ヒステリシスのほとんどの原因は前回説明したオイルの圧縮性です。
図を見てください、シャフトのポンプ作用を使ったダンパーです、オリフィスがオイルの流れを絞って圧力を発生させ減衰力を発生させています。
シャフトを押し込むと押されたオイルがオリフィスを通り圧力差を生みます、この圧力がシャフト断面に掛かり減衰力として出力します。
すべてが剛体であったとするとシャフトにより押し出されたオイルは瞬時にオリフィスを通り抜け圧力差を発生させます。減衰力に遅れはありません、シャフトが動いただけ減衰力が発生しますから減衰力特性は図の赤線のように一本線です。
ではオイルが圧縮できる柔らかい液体だったらどうでしょうか?
話を分かりやすくするためにオイルの圧縮性をゴムボールに置き換えてモデル化してみました。
シャフトが動き始めるとシャフトに押し出されたオイルはオリフィスを通り抜けますが同時にゴムボールをつぶすのにも使われてしまいます。
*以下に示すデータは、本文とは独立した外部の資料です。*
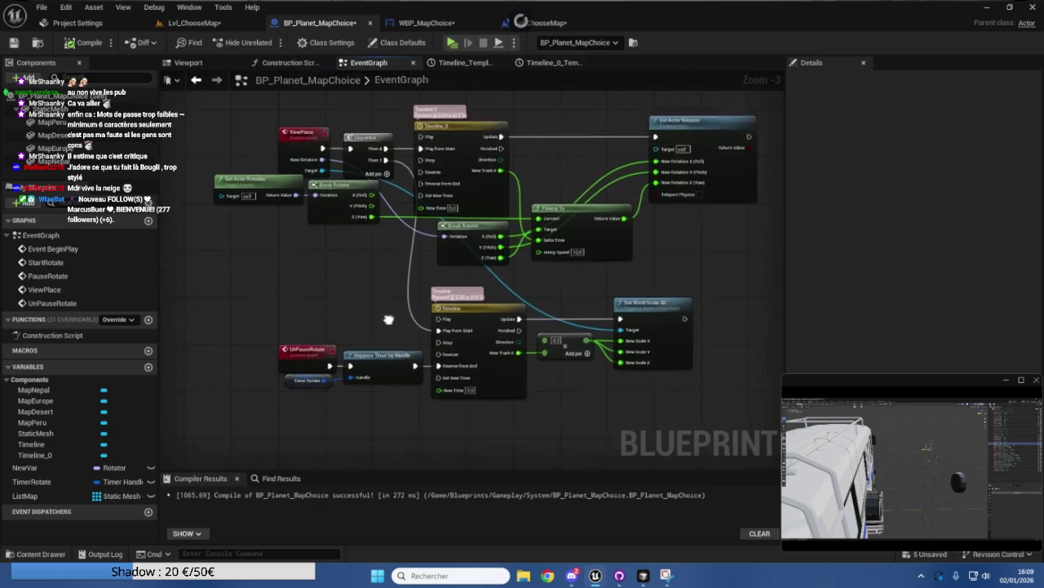
{"action": "left_click_drag", "start_coordinate": [287, 352], "coordinate": [656, 255]}
Duplicate the Timeline, Add and Set World Scale 3D nodes and wire Unpause Timer by Handle to Timeline_1.
{"action": "left_click", "coordinate": [560, 348]}
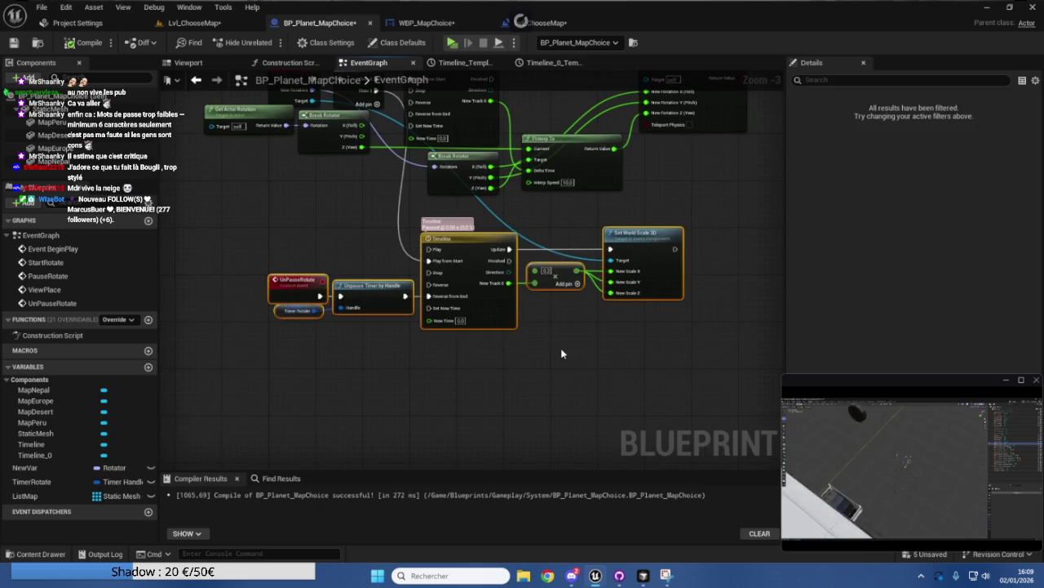
{"action": "left_click_drag", "start_coordinate": [674, 352], "coordinate": [505, 260]}
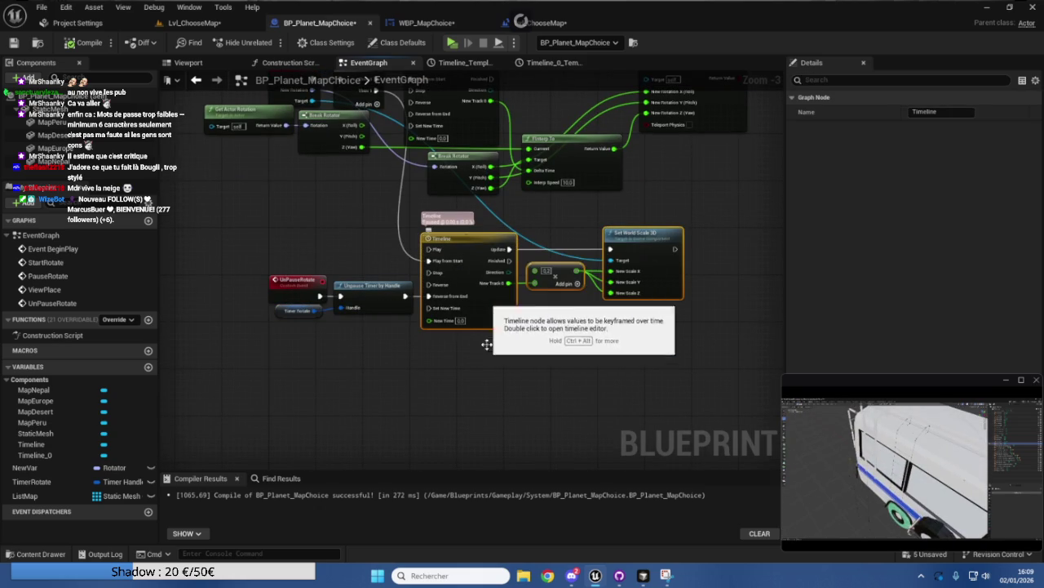
{"action": "key", "text": "ctrl+c"}
{"action": "key", "text": "ctrl+v"}
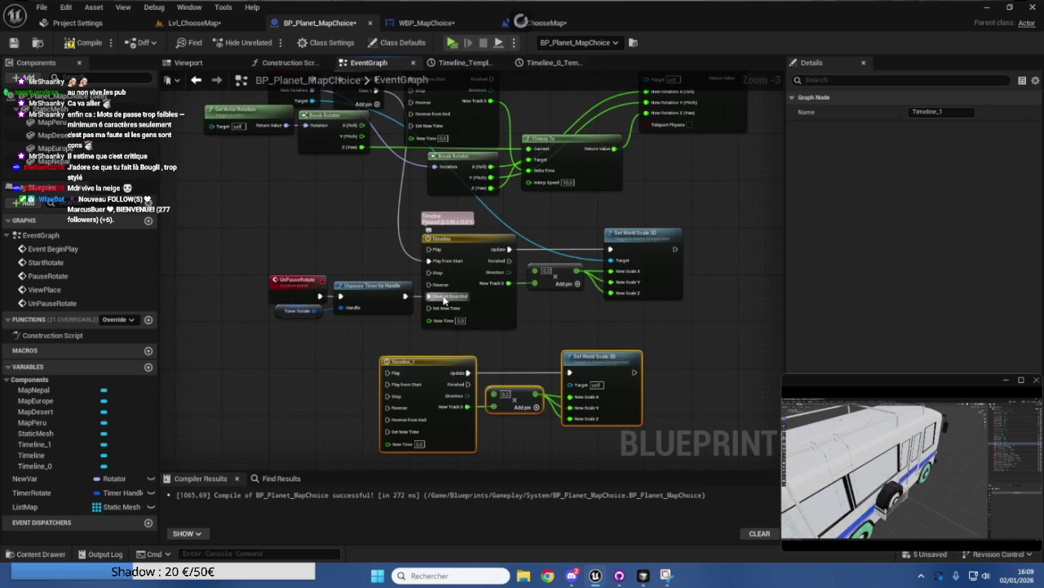
{"action": "mouse_move", "coordinate": [404, 296]}
{"action": "left_mouse_down"}
{"action": "mouse_move", "coordinate": [379, 406]}
{"action": "mouse_move", "coordinate": [389, 419]}
{"action": "left_mouse_up"}
Arrange the original and Timeline_1 node groups, then compile and save BP_Planet_MapChoice.
{"action": "mouse_move", "coordinate": [679, 311]}
{"action": "left_mouse_down"}
{"action": "mouse_move", "coordinate": [448, 237]}
{"action": "mouse_move", "coordinate": [511, 240]}
{"action": "mouse_move", "coordinate": [671, 146]}
{"action": "left_mouse_up"}
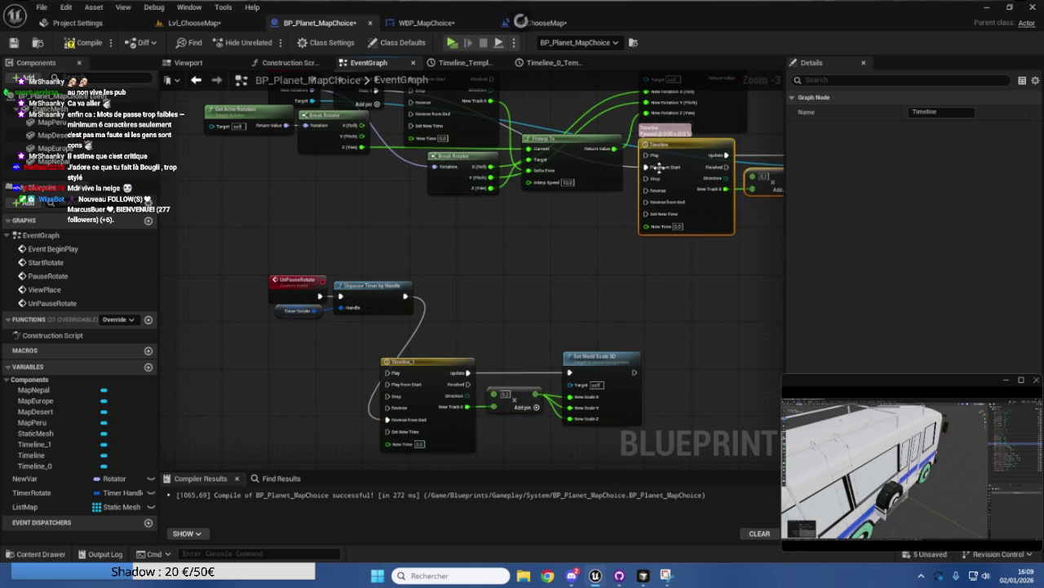
{"action": "left_click_drag", "start_coordinate": [677, 318], "coordinate": [462, 387]}
{"action": "mouse_move", "coordinate": [441, 344]}
{"action": "left_mouse_down"}
{"action": "mouse_move", "coordinate": [498, 269]}
{"action": "mouse_move", "coordinate": [480, 246]}
{"action": "mouse_move", "coordinate": [482, 222]}
{"action": "left_mouse_up"}
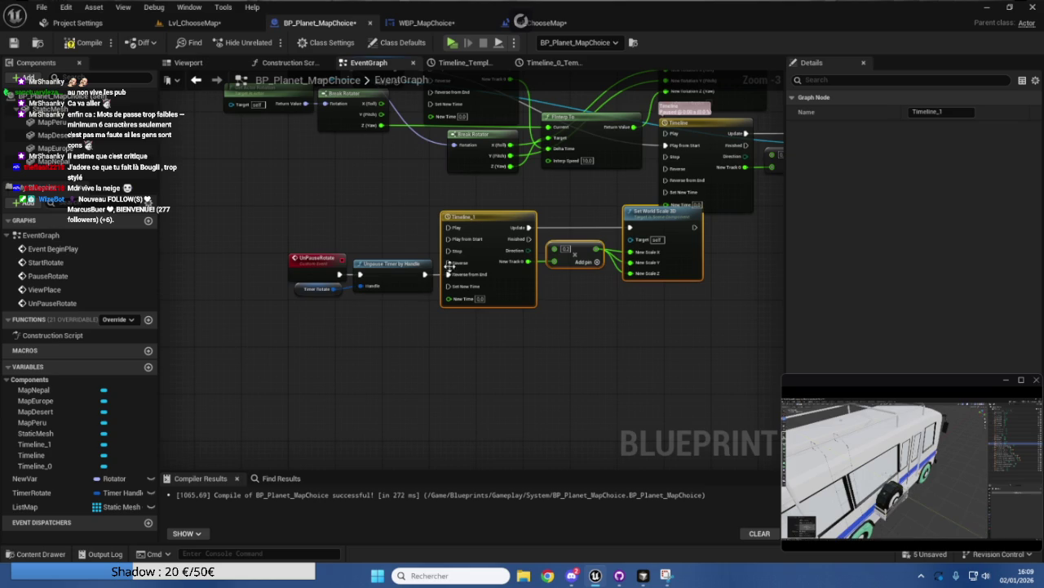
{"action": "mouse_move", "coordinate": [342, 336]}
{"action": "left_mouse_down"}
{"action": "mouse_move", "coordinate": [662, 235]}
{"action": "mouse_move", "coordinate": [648, 231]}
{"action": "mouse_move", "coordinate": [651, 271]}
{"action": "mouse_move", "coordinate": [600, 292]}
{"action": "mouse_move", "coordinate": [355, 335]}
{"action": "mouse_move", "coordinate": [352, 356]}
{"action": "mouse_move", "coordinate": [337, 310]}
{"action": "mouse_move", "coordinate": [315, 316]}
{"action": "mouse_move", "coordinate": [306, 353]}
{"action": "left_mouse_up"}
{"action": "left_click", "coordinate": [645, 343]}
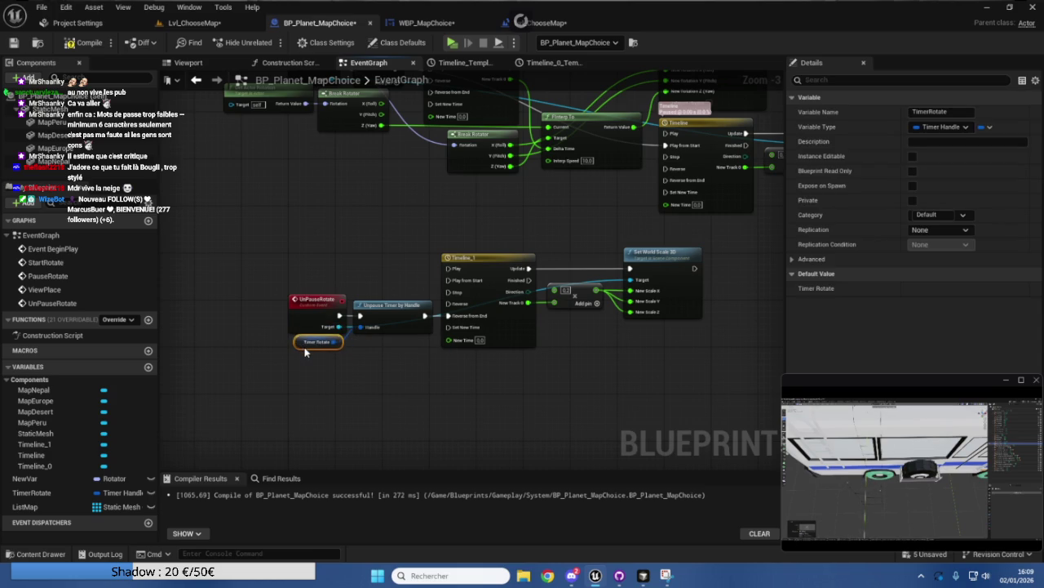
{"action": "left_click", "coordinate": [380, 366]}
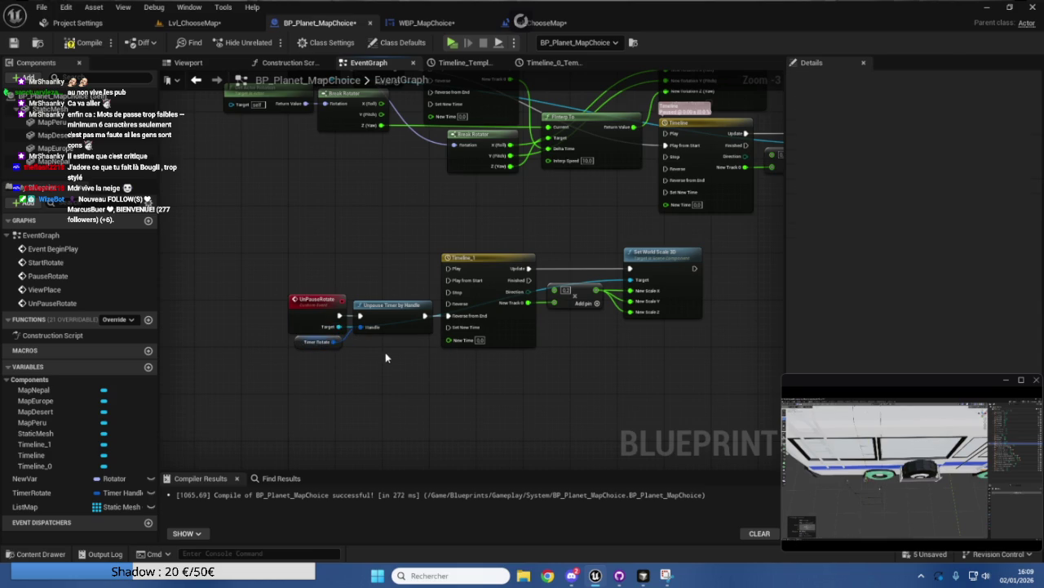
{"action": "left_click", "coordinate": [78, 51]}
{"action": "key", "text": "ctrl+s"}
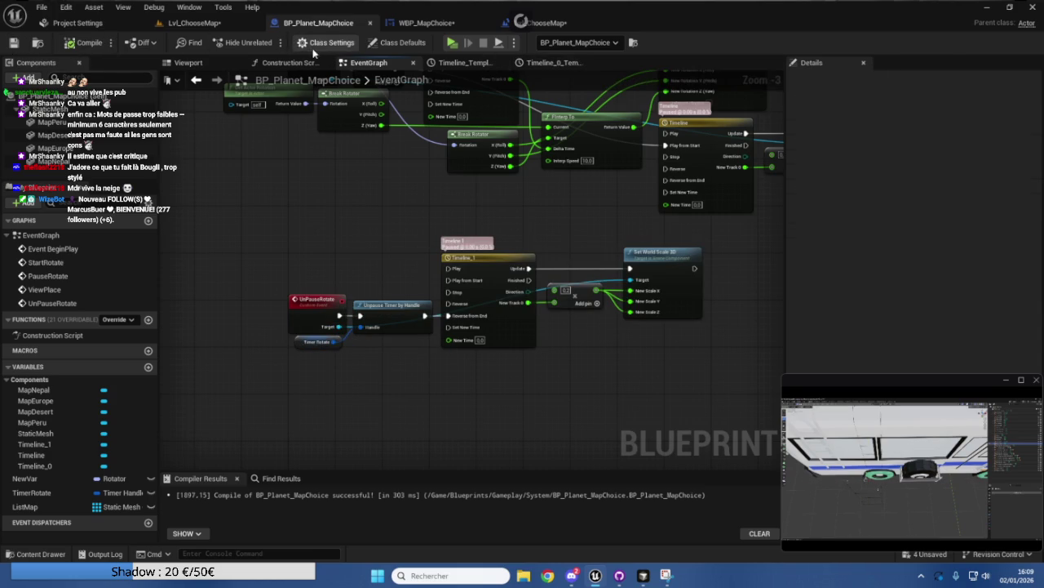
{"action": "left_click", "coordinate": [416, 23]}
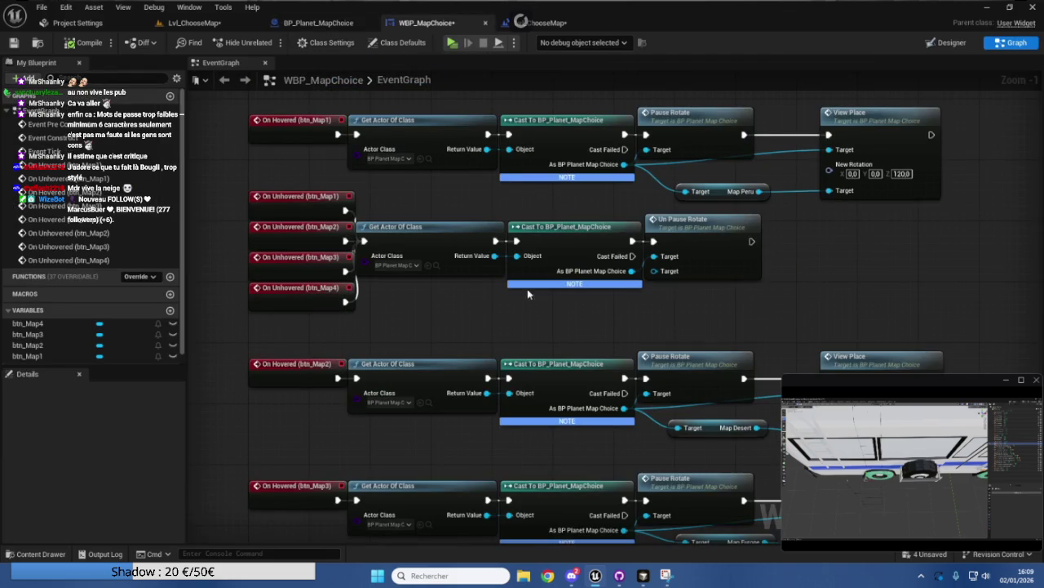
Stack On Unhovered btn_Map1–btn_Map4 in one column and move Un Pause Rotate further right.
{"action": "mouse_move", "coordinate": [553, 315]}
{"action": "left_mouse_down"}
{"action": "mouse_move", "coordinate": [528, 344]}
{"action": "mouse_move", "coordinate": [432, 335]}
{"action": "left_mouse_up"}
{"action": "mouse_move", "coordinate": [679, 337]}
{"action": "left_mouse_down"}
{"action": "mouse_move", "coordinate": [293, 235]}
{"action": "mouse_move", "coordinate": [4, 257]}
{"action": "mouse_move", "coordinate": [130, 222]}
{"action": "mouse_move", "coordinate": [420, 198]}
{"action": "mouse_move", "coordinate": [314, 196]}
{"action": "mouse_move", "coordinate": [306, 169]}
{"action": "left_mouse_up"}
{"action": "left_click", "coordinate": [283, 252]}
{"action": "mouse_move", "coordinate": [290, 205]}
{"action": "left_mouse_down"}
{"action": "mouse_move", "coordinate": [269, 247]}
{"action": "mouse_move", "coordinate": [269, 220]}
{"action": "mouse_move", "coordinate": [289, 205]}
{"action": "left_mouse_up"}
{"action": "left_click_drag", "start_coordinate": [280, 155], "coordinate": [415, 234]}
{"action": "left_click_drag", "start_coordinate": [405, 288], "coordinate": [298, 285]}
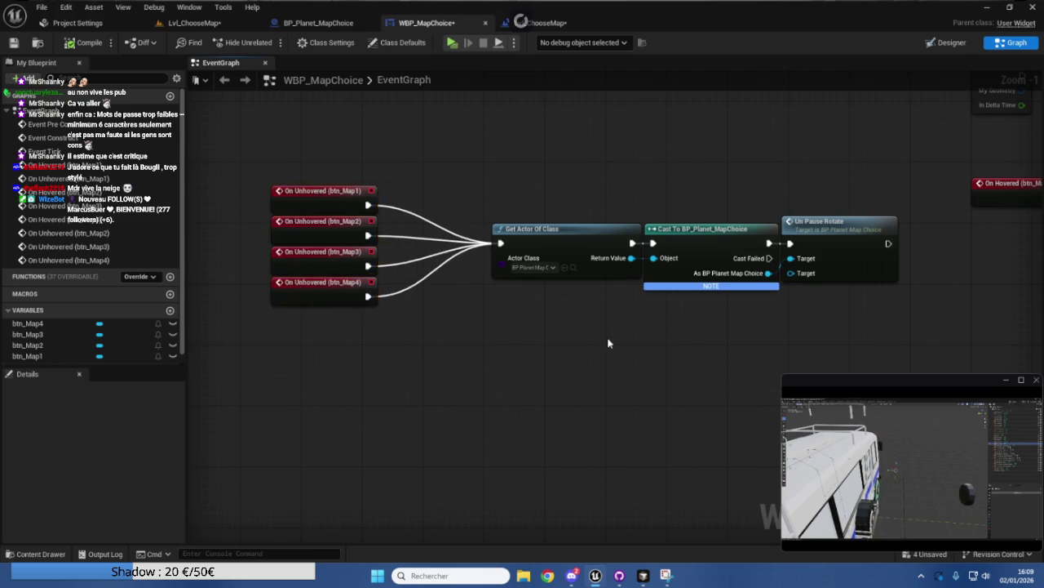
{"action": "left_click_drag", "start_coordinate": [610, 343], "coordinate": [334, 366]}
{"action": "left_click_drag", "start_coordinate": [527, 283], "coordinate": [601, 280]}
Promote Un Pause Rotate's lower Target input to a new variable named Target.
{"action": "right_click", "coordinate": [576, 311]}
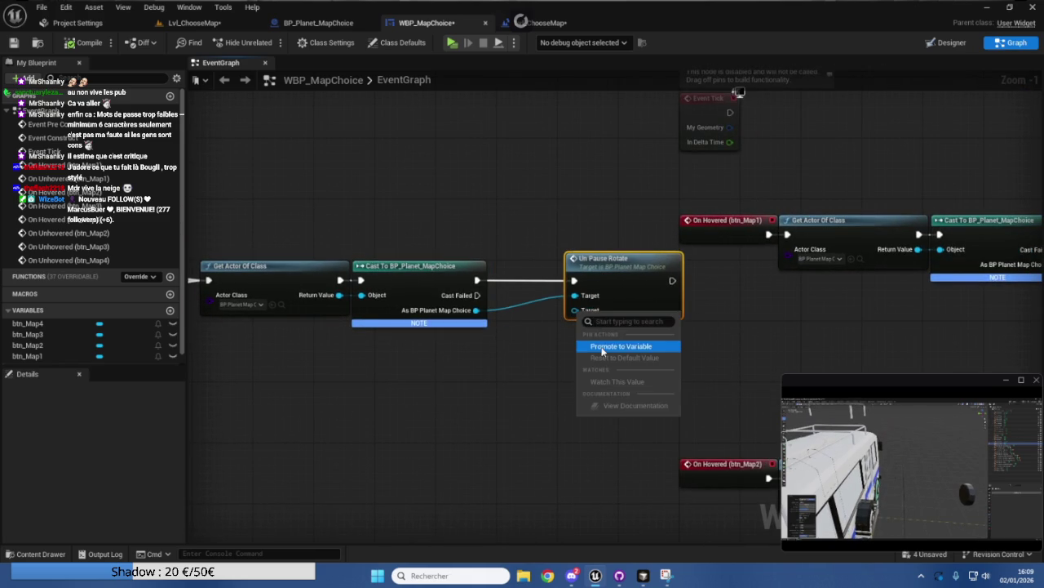
{"action": "left_click", "coordinate": [620, 346]}
{"action": "left_click_drag", "start_coordinate": [516, 261], "coordinate": [515, 324]}
{"action": "key", "text": "Escape"}
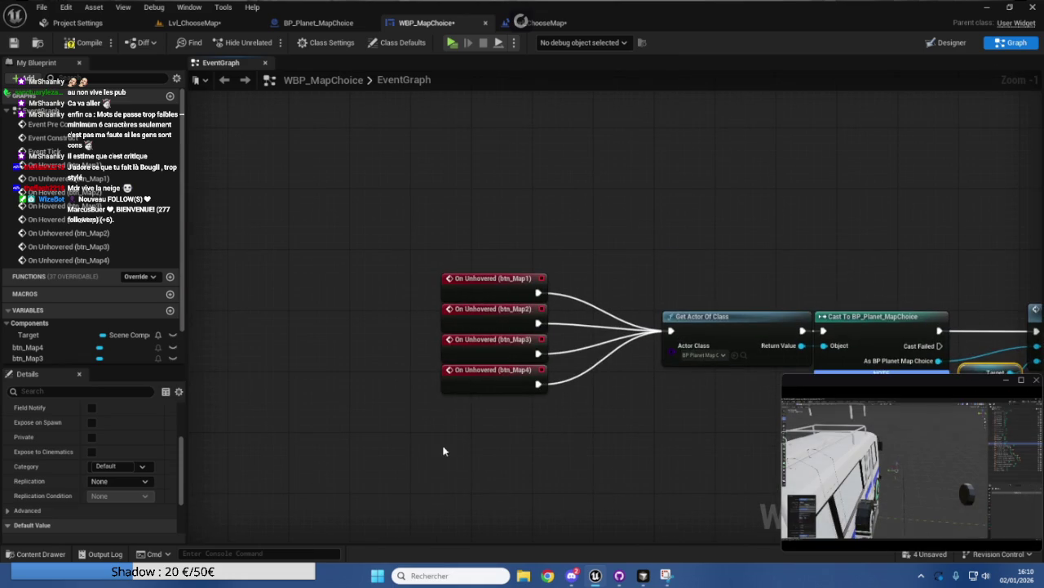
Find the leftover SET node near the unhover chain and delete it.
{"action": "scroll", "coordinate": [89, 302], "scroll_direction": "down", "scroll_amount": 1}
{"action": "mouse_move", "coordinate": [32, 297]}
{"action": "left_mouse_down"}
{"action": "mouse_move", "coordinate": [477, 305]}
{"action": "mouse_move", "coordinate": [604, 292]}
{"action": "left_mouse_up"}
つまりオリフィスを通るオイルの量が減ってしまい発生する圧力差も小さくなってしまいます、圧力差は流量の2乗に比例なのです。
更にシャフトが動くとオイルはやはりゴムボールをつぶしますがもうゴムボールもつぶされて踏ん張りが出てきましたからもうあまりつぶれません、オリフィスを通り抜けるオイルは増えて圧力差もゴムボールがない時とそん色なく発生してきました。
これがグラフの(A)の部分で起きていることです、ボールのつぶれにより圧力の立ち上がりが遅れてしまい、結果減衰力も遅れて低くなっています。
同じことが圧力が下がるときにも起きます、今度はシャフトが止まろうとしているのにゴムボールが膨らんできて流量が減らず圧力差が小さくなるのが遅れます。
これが(B) の部分で起きていることです、圧力の減少の遅れにより減衰力が高くなっています。
ヒステリシスはゴムボールの収縮、膨張によりオイルの流量が減少、増加して圧力差発生に遅れが生じることであります。
ヒステリシスはあくまで減衰力の遅れですからシャフトが同じ速度で動き続ければ減衰力は追いついてきます、減衰力が過渡的に低くなるということでいつも低くなっちゃうという話ではありませんからご注意。
これは太陽は12時にてっぺんなのに一番暑いのは2時、冬至は12月なのに2月のほうが寒いのと同じことで制御で言うと1次遅れ、電気で言うとフィルター回路です、株が下がってきてるのにまだまだ買っちゃうのも同じようなもんです、理性の一次遅れですね 。
ヒステリシスをモデルにするとダンパーに直列のスプリングになります、そうです勘のいい人は気がつきましたね、ダンパーの両端についてるゴムブッシュはヒステリシスの元だということを。
ダンパーがどんなにヒステリシスが小さくてもそれをブニャブニャのゴムブッシュで車体につけたら台無しです。
まあヒステリシスを変えるのは難しいので乗り心地、操安のチューニングをブッシュでするのはよくあります。